La posibilidad, el valor de la biografía, es el tema que navega entre los renglones del primer texto –que evoca la infancia–, del segundo –que también, y la prosigue–, del tercero –que toma la posta– y del cuarto, que la cierra con la memoria de su emancipación en Bloomsbury. El orden de aparición de los textos en el libro no siempre es cronológico pero quién dice que tendría que serlo (el criterio de la editora es más que respetable). Aunque no publicó una autobiografía, Virginia Woolf trató de responder a la pregunta de cómo contar una vida cada día de la suya. Para eso, se ancló en la introspección y desde ahí registró el mundo que flotaba alrededor.

La gente escribe lo que llama “vidas” de otras personas; es decir, reúne cierto número de hechos y deja que la persona a quien estos hechos ocurrieron siga sin ser conocida, observa. Y en otro texto, mientras da cuenta de algunos hechos cruciales de la infancia, da la respuesta: Los hechos poco significan si antes no conocemos a la persona a quien le ocurren. La solución, entonces, era simple –conocer a esa persona– pero difícil. Decidida a que los hechos se cargaran de sentido, empezó a mirar hacia adentro, aunque no siempre le gustara lo que había por ahí.
######
* Tareas
[1] Según el texto sobre Virginia Woolf, ¿con qué recuerdo cierra el cuarto texto?
[2] Extrae del texto sobre Virginia Woolf el fragmento que empieza con "La posibilidad, el" y sigue hasta "que flotaba alrededor.".
[3] Continúa el texto sobre Virginia Woolf a partir de su última oración.
Las entradas no hacen falta para resolver nada de esto.

* Material extraído
######
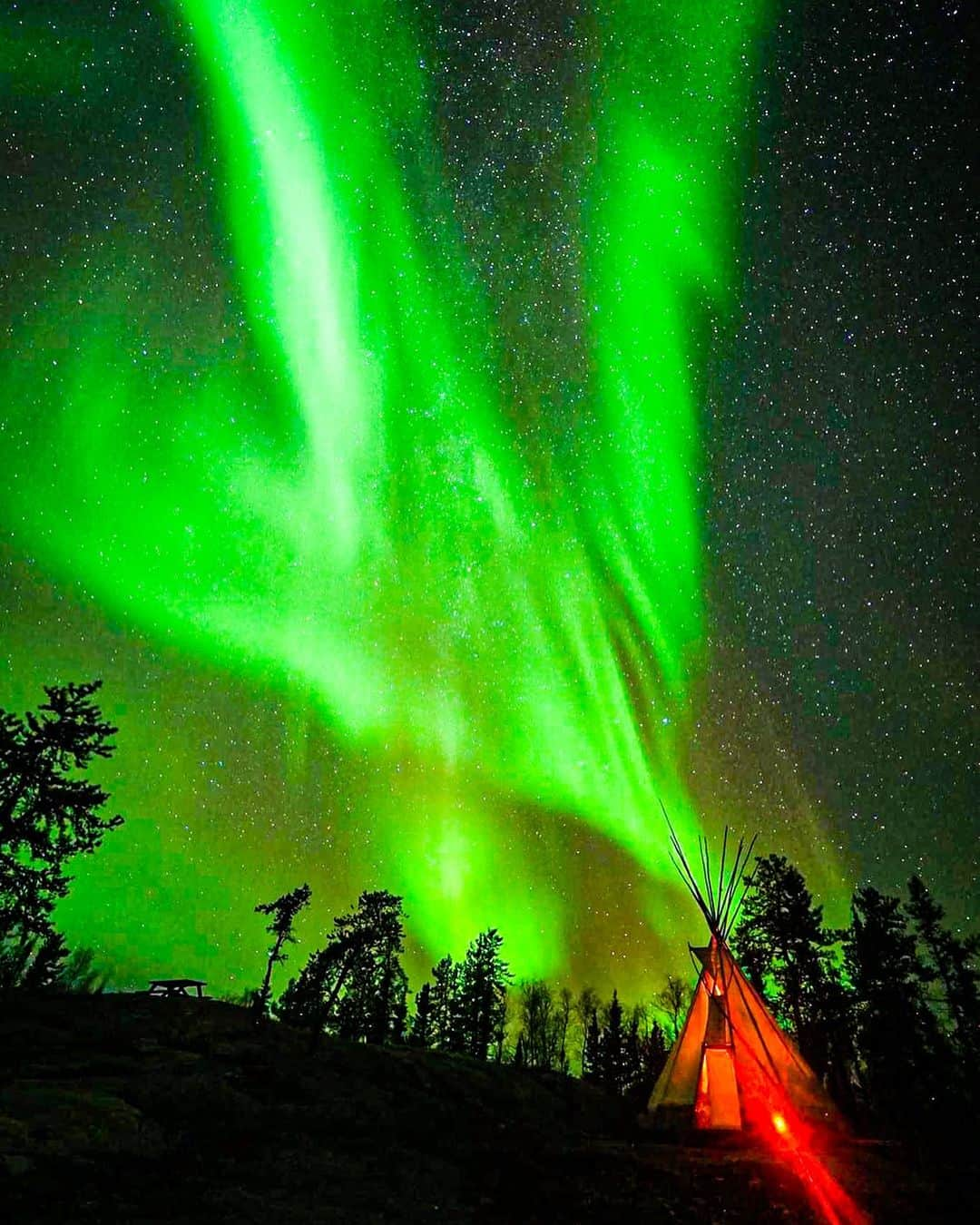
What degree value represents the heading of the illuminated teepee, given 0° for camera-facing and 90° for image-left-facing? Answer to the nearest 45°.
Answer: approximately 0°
######
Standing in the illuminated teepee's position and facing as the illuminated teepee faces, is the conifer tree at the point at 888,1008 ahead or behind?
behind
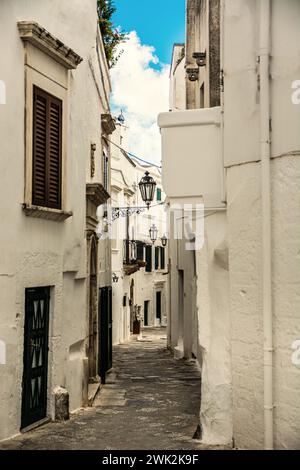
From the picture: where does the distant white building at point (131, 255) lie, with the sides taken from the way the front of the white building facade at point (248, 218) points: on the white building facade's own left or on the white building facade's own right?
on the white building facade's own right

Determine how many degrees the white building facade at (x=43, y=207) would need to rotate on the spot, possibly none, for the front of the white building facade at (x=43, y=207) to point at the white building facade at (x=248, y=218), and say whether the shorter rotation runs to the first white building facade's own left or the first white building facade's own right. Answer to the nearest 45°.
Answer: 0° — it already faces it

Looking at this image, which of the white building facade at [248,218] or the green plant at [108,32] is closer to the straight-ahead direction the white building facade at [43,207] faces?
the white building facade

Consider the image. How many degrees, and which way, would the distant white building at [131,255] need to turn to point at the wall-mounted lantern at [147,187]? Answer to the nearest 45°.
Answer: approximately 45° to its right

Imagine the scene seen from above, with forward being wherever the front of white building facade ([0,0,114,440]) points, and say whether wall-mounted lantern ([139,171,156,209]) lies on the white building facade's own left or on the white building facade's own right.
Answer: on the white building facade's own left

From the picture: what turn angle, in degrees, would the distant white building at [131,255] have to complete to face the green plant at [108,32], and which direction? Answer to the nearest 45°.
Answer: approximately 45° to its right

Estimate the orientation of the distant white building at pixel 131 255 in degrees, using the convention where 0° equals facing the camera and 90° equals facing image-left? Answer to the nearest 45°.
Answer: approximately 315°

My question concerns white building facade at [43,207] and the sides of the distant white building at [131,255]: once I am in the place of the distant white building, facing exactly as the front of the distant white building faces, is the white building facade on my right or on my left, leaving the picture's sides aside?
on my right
######
* Respuestas
[1] Con la memoria de su emancipación en Bloomsbury.

[2]
La posibilidad, el valor de la biografía, es el tema que navega entre los renglones del primer texto –que evoca la infancia–, del segundo –que también, y la prosigue–, del tercero –que toma la posta– y del cuarto, que la cierra con la memoria de su emancipación en Bloomsbury. El orden de aparición de los textos en el libro no siempre es cronológico pero quién dice que tendría que serlo (el criterio de la editora es más que respetable). Aunque no publicó una autobiografía, Virginia Woolf trató de responder a la pregunta de cómo contar una vida cada día de la suya. Para eso, se ancló en la introspección y desde ahí registró el mundo que flotaba alrededor.

[3]
Pero, ¿cómo escribir, cómo recordar esos hechos sin los que, por otro lado, una persona no puede explicarse, cómo evocar ese pasado que se renueva en el presente para que el personaje quede completo? ¿Qué condiciones tienen que darse para que el pasado regrese? La paz, responde. El pasado sólo regresa cuando el presente se desliza suavemente, como la superficie de un río profundo. Entonces, a través de la superficie, se ven las profundidades.

¿Y si no hay paz? Se escribe sobre el pasado igual, aunque las aguas estén agitadísimas.Todas las noches los alemanes sobrevuelan Inglaterra; cada día la batalla se acerca más y más a esta casa. ¿Dejó de interrogar al pasado por eso? Al contrario. Por otro lado, en momentos como ése, escribir es lo mejor: la posibilidad de escribir libros será un tanto dudosa pero quiero seguir adelante para no hundirme en esta lamentable charca.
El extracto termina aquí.